Les mesures et les spaghetti

Publié le par G J-P

Beaucoup de journalistes attendent avec impatience que nous expliquions nos mesures concrètes pour le Limousin. L'aspect concret - combien de millions d'euros, pour quels résultats, semble devoir éclipser l'analyse globale de la situation.
Nous sommes tous intoxiqués par la façon dont s'organise le débat politique, qui à chaque nouveau problème doit immédiatement exhiber une mesure spécifique pour y remédier :  violences urbaines, aggravation du chômage ou mortalité routière. Dès qu'un événement  important (tel que défini par les médias et l'opinion publique) se produit, une loi, une mesure va régler l'affaire.

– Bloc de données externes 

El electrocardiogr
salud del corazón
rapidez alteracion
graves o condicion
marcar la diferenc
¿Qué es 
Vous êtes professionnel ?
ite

Comme si la société fonctionnait telle un distributeur de chewing-gum, où il suffit de glisser une pièce pour obtenir le produit-résultat désiré.

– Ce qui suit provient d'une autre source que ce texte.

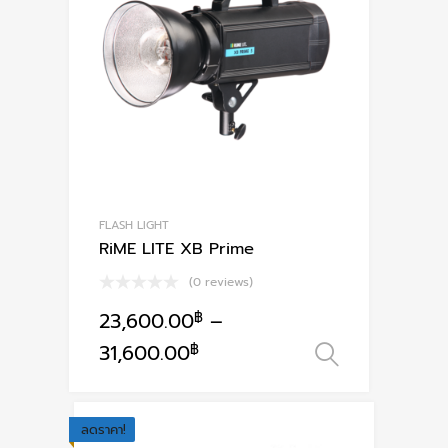
options
may
be
chosen
on
the
product
page
FLASH LIGHT
RiME LITE XB Prime
(0 reviews)
23,600.00
฿
–
This
31,600.00
฿
เลือกรูปแ
product
has
multiple
ลดราคา!
variants.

Edgar Morin est un grand penseur de l'écologie, et il explique fort bien la différence entre la complication et la complexité. Réparer un Airbus est compliqué, car il faut aller consulter les notices de montage dans un catalogue de centaine de miliers de pièces, et suivre une procédure précise de démontage de certaines pièce, dans un certain ordre et d'une certaine façon, avant d'accéder à la pièce défecteuse qu'on veut changer.
En revanche un plat de spaghetti à la tomate est complexe : retirer de sa fouchette une seule nouille perturbe l'ensemble et induit des changements imprévisibles, comme chacun a pu le remarquer...
La société est à la fois compliquée et complexe, et une mesure prise par un pouvoir politique peut avoir des conséquences imprévisibles.

Un ami procureur m'expliquait en riant que la mise en place du permis à point, conjuguée aux radars automatiques  avait fait augmenter vertigineusement la délinquance routière des seniors très âgés...
Cela peut paraître surprenant quand on sait que nos aînés, du fait de la perte de confiance dans leurs réflexes, ont tendance à rouler plus lentement. Mais si on intègre la solidarité familiale envers les plus jeunes qui ont besoin de rouler en voiture, on comprend que les aînés "endossent" les excés de vitesse détectés par les radars, car il n'est pas vital pour eux d'économiser leurs points de permis. D'où ce boom délictueux chez les vieillards.
Cela montre bien à quel point la société est complexe, car les gens réagissent entre eux à plusieurs niveaux, selon des mécanismes de toutes natures : familiaux, communautaires, etc.
Nous allons bien sûr annoncer des mesures chiffrées en mettant en face leur résultat escomptés, puisque c'est une façon de montrer ce déploiement du pouvoir qu'on attend (sans illusion) du politique. Mais ne soyons pas victimes de l'intoxication ambiante du mécanisme simpliste de la propagande sarkozyste qui tente de nous faire croire : un problème = une solution.
La force de notre projet qui sous-tend notre programme, qui est illustré par certaine mesure, c'est bien sa cohérence interne en face d'une société complexe, pour un choix de civilisation apaisée que nous assumons consciemment.